Dr Sheila Sweetinburgh

Dr Sheila Sweetinburgh

Co-director of the Centre for Kent History and Heritage

Kent-Related Research Interests

Using a microhistory interdisciplinary approach, my research focuses on a wide range of Kent history topics from peasant and urban society, looking at 'history from below'. In addition to textual sources, I have deployed material culture and the built environment to explore such topics as gift-giving and reciprocity, piety and charity, neighbourliness, and the role and use of 'imaginative memory' in the construction of institutional identity.

Due to the rich archival sources from Canterbury and the Cinque Ports, in particular, as well as the extensive manorial sources from Christ Church Priory and archiepiscopal estates in Kent, I have published on late medieval agriculture and fishing, which were key industries in the county. I have similarly examined subjects relating to literacy and book culture, especially in Kentish urban society where these developments were especially marked, and not solely among those who were clerks.

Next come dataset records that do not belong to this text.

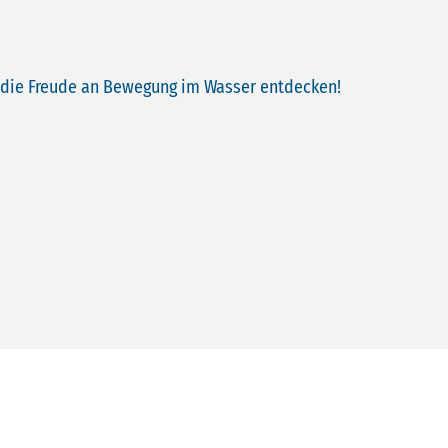
d die Freude an Bewegung im Wasser entdecken!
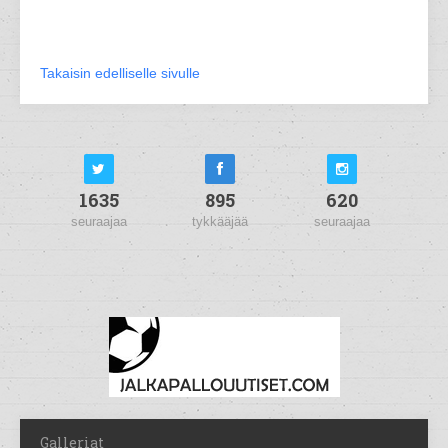
Takaisin edelliselle sivulle
1635
895
620
seuraajaa
tykkääjää
seuraajaa
Galleriat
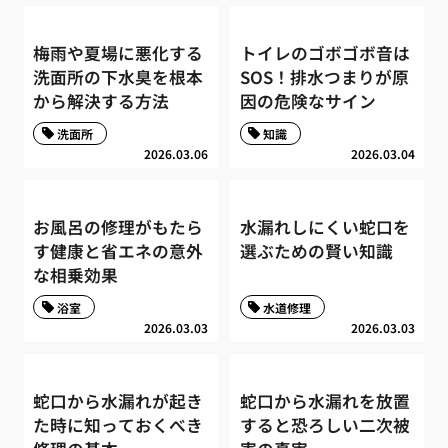
梅雨や夏場に悪化する
トイレのゴボゴボ音は
洗面所の下水臭を根本
SOS！排水つまりが原
から解決する方法
因の危険なサイン
洗面所
知識
2026.03.06
2026.03.04
お風呂の修理がもたら
水漏れしにくい蛇口を
す健康と省エネの意外
選ぶための賢い知識
な相乗効果
浴室
水道修理
2026.03.03
2026.03.03
蛇口から水漏れが起き
蛇口から水漏れを放置
た時に知っておくべき
すると恐ろしい二次被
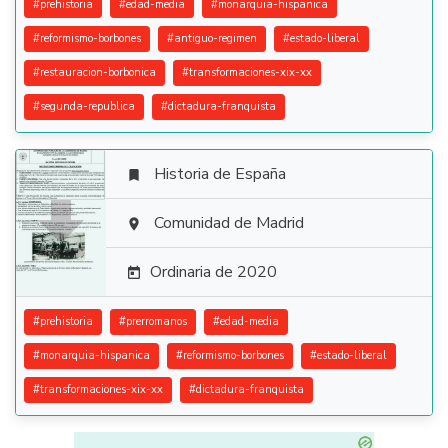
#
prehistoria
#
edad-media
#
monarquia-hispanica
#
reformismo-borbones
#
antiguo-regimen
#
estado-liberal
#
restauracion-borbonica
#
transformaciones-xix-xx
#
segunda-republica
#
dictadura-franquista
Historia de España


Comunidad de Madrid

Ordinaria de 2020

#
prehistoria
#
prerromanos
#
edad-media
#
monarquia-hispanica
#
reformismo-borbones
#
estado-liberal
#
transformaciones-xix-xx
#
dictadura-franquista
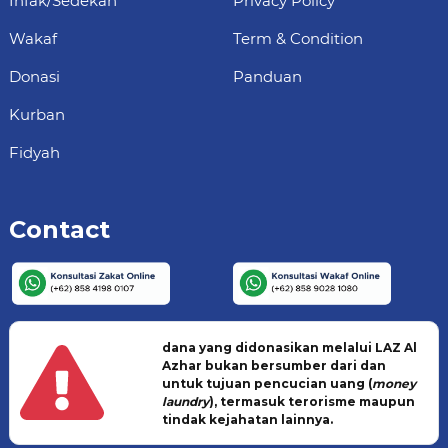
Infak/Sedekah
Privacy Policy
Wakaf
Term & Condition
Donasi
Panduan
Kurban
Fidyah
Contact
dana yang didonasikan melalui LAZ Al
Azhar bukan bersumber dari dan
untuk tujuan pencucian uang (
money
laundry
), termasuk terorisme maupun
tindak kejahatan lainnya.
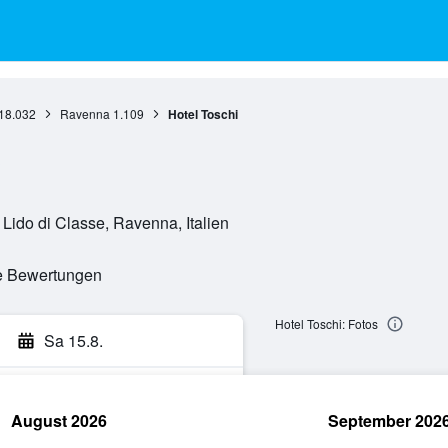
18.032
Ravenna
1.109
Hotel Toschi
Lido di Classe, Ravenna, Italien
te Bewertungen
Hotel Toschi: Fotos
Sa 15.8.
August 2026
September 202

Currently supervising postgraduate research projects on Kent-related topics

Recent or Forthcoming Publications

  • ‘Crossing the Channel: immigrant artisans and traders in fifteenth-century Canterbury’, in E. Edwards and D. Killingray, eds, Migration in Kent through the Ages (forthcoming).
  • ‘The St Nicholas’ Hospital mazer and St Thomas Becket: from ‘everyday’ object to relic’, in E. Brenner, R. Koopmans and P. Webster, eds, Materiality, Sanctity, and the Cult of Thomas Becket (forthcoming).
  • 'Neighbours across the religious divide: coping with difference in Henrician Kent', in B. Kane and S. Sandall, eds, The Experience of Neighbourhood in Medieval and Early Modern Europe (Abingdon, 2022), pp. 63–77.
  • ‘More continuity than change: almshouses in Tudor Kent’, Southern History 42 (2020/21), 21–45.
  • ‘Fishermen and their families in late medieval and Tudor Kent’, in C. Jowitt, C. Lambert and S. Mentz, eds, The Routledge Research Companion to Marine and Maritime Worlds, 1400-1800: Oceans in Global History and Culture (Abingdon, 2020), pp. 202–20.